REQUIRED ACTION:
Find the string "regions" in the listing and report every line that has it.

RECORDS FOR THIS EXERCISE:
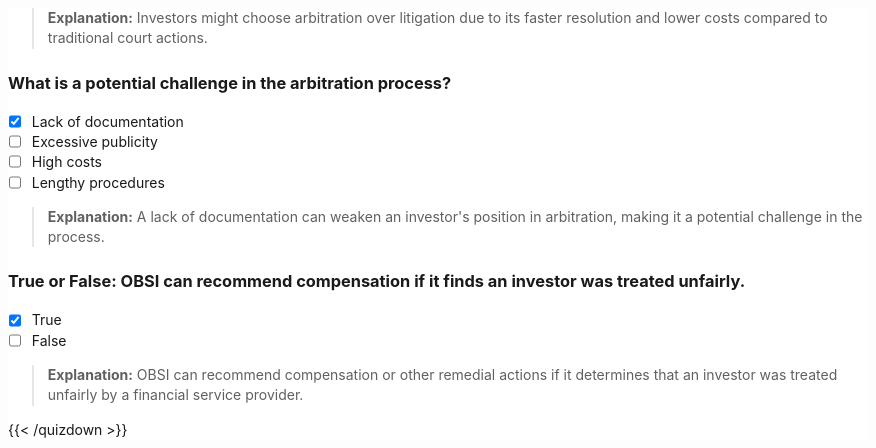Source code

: > **Explanation:** Investors might choose arbitration over litigation due to its faster resolution and lower costs compared to traditional court actions.

### What is a potential challenge in the arbitration process?

- [x] Lack of documentation
- [ ] Excessive publicity
- [ ] High costs
- [ ] Lengthy procedures

> **Explanation:** A lack of documentation can weaken an investor's position in arbitration, making it a potential challenge in the process.

### True or False: OBSI can recommend compensation if it finds an investor was treated unfairly.

- [x] True
- [ ] False

> **Explanation:** OBSI can recommend compensation or other remedial actions if it determines that an investor was treated unfairly by a financial service provider.

{{< /quizdown >}}
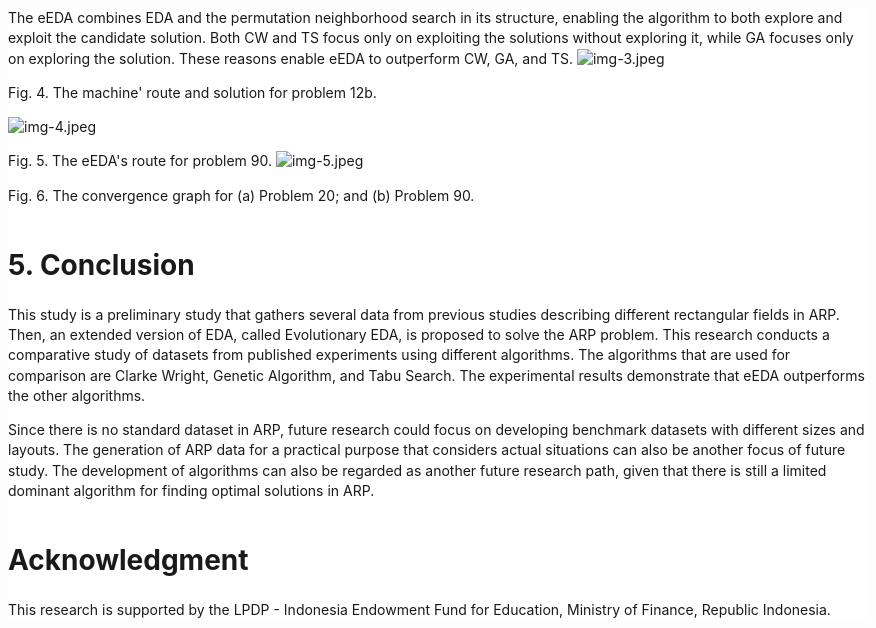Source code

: The eEDA combines EDA and the permutation neighborhood search in its structure, enabling the algorithm to both explore and exploit the candidate solution. Both CW and TS focus only on exploiting the solutions without exploring it, while GA focuses only on exploring the solution. These reasons enable eEDA to outperform CW, GA, and TS.
![img-3.jpeg](img-3.jpeg)

Fig. 4. The machine' route and solution for problem 12b.

![img-4.jpeg](img-4.jpeg)

Fig. 5. The eEDA's route for problem 90.
![img-5.jpeg](img-5.jpeg)

Fig. 6. The convergence graph for (a) Problem 20; and (b) Problem 90.

# 5. Conclusion 

This study is a preliminary study that gathers several data from previous studies describing different rectangular fields in ARP. Then, an extended version of EDA, called Evolutionary EDA, is proposed to solve the ARP problem. This research conducts a comparative study of datasets from published experiments using different algorithms. The algorithms that are used for comparison are Clarke Wright, Genetic Algorithm, and Tabu Search. The experimental results demonstrate that eEDA outperforms the other algorithms.

Since there is no standard dataset in ARP, future research could focus on developing benchmark datasets with different sizes and layouts. The generation of ARP data for a practical purpose that considers actual situations can also be another focus of future study. The development of algorithms can also be regarded as another future research path, given that there is still a limited dominant algorithm for finding optimal solutions in ARP.

# Acknowledgment 

This research is supported by the LPDP - Indonesia Endowment Fund for Education, Ministry of Finance, Republic Indonesia.
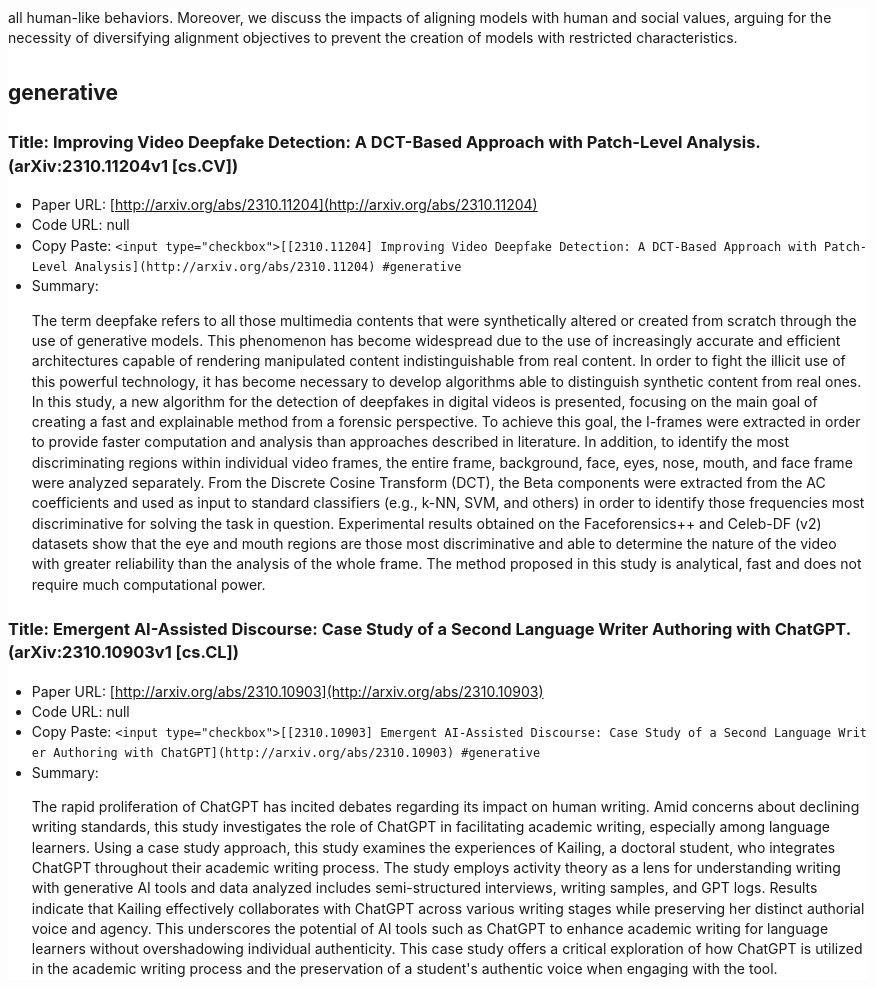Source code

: all human-like behaviors. Moreover, we discuss the impacts of aligning models
with human and social values, arguing for the necessity of diversifying
alignment objectives to prevent the creation of models with restricted
characteristics.
</p>

## generative
### Title: Improving Video Deepfake Detection: A DCT-Based Approach with Patch-Level Analysis. (arXiv:2310.11204v1 [cs.CV])
* Paper URL: [http://arxiv.org/abs/2310.11204](http://arxiv.org/abs/2310.11204)
* Code URL: null
* Copy Paste: `<input type="checkbox">[[2310.11204] Improving Video Deepfake Detection: A DCT-Based Approach with Patch-Level Analysis](http://arxiv.org/abs/2310.11204) #generative`
* Summary: <p>The term deepfake refers to all those multimedia contents that were
synthetically altered or created from scratch through the use of generative
models. This phenomenon has become widespread due to the use of increasingly
accurate and efficient architectures capable of rendering manipulated content
indistinguishable from real content. In order to fight the illicit use of this
powerful technology, it has become necessary to develop algorithms able to
distinguish synthetic content from real ones. In this study, a new algorithm
for the detection of deepfakes in digital videos is presented, focusing on the
main goal of creating a fast and explainable method from a forensic
perspective. To achieve this goal, the I-frames were extracted in order to
provide faster computation and analysis than approaches described in
literature. In addition, to identify the most discriminating regions within
individual video frames, the entire frame, background, face, eyes, nose, mouth,
and face frame were analyzed separately. From the Discrete Cosine Transform
(DCT), the Beta components were extracted from the AC coefficients and used as
input to standard classifiers (e.g., k-NN, SVM, and others) in order to
identify those frequencies most discriminative for solving the task in
question. Experimental results obtained on the Faceforensics++ and Celeb-DF
(v2) datasets show that the eye and mouth regions are those most discriminative
and able to determine the nature of the video with greater reliability than the
analysis of the whole frame. The method proposed in this study is analytical,
fast and does not require much computational power.
</p>

### Title: Emergent AI-Assisted Discourse: Case Study of a Second Language Writer Authoring with ChatGPT. (arXiv:2310.10903v1 [cs.CL])
* Paper URL: [http://arxiv.org/abs/2310.10903](http://arxiv.org/abs/2310.10903)
* Code URL: null
* Copy Paste: `<input type="checkbox">[[2310.10903] Emergent AI-Assisted Discourse: Case Study of a Second Language Writer Authoring with ChatGPT](http://arxiv.org/abs/2310.10903) #generative`
* Summary: <p>The rapid proliferation of ChatGPT has incited debates regarding its impact
on human writing. Amid concerns about declining writing standards, this study
investigates the role of ChatGPT in facilitating academic writing, especially
among language learners. Using a case study approach, this study examines the
experiences of Kailing, a doctoral student, who integrates ChatGPT throughout
their academic writing process. The study employs activity theory as a lens for
understanding writing with generative AI tools and data analyzed includes
semi-structured interviews, writing samples, and GPT logs. Results indicate
that Kailing effectively collaborates with ChatGPT across various writing
stages while preserving her distinct authorial voice and agency. This
underscores the potential of AI tools such as ChatGPT to enhance academic
writing for language learners without overshadowing individual authenticity.
This case study offers a critical exploration of how ChatGPT is utilized in the
academic writing process and the preservation of a student's authentic voice
when engaging with the tool.
</p>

RESPONSE BELOW:
literature. In addition, to identify the most discriminating regions within
(v2) datasets show that the eye and mouth regions are those most discriminative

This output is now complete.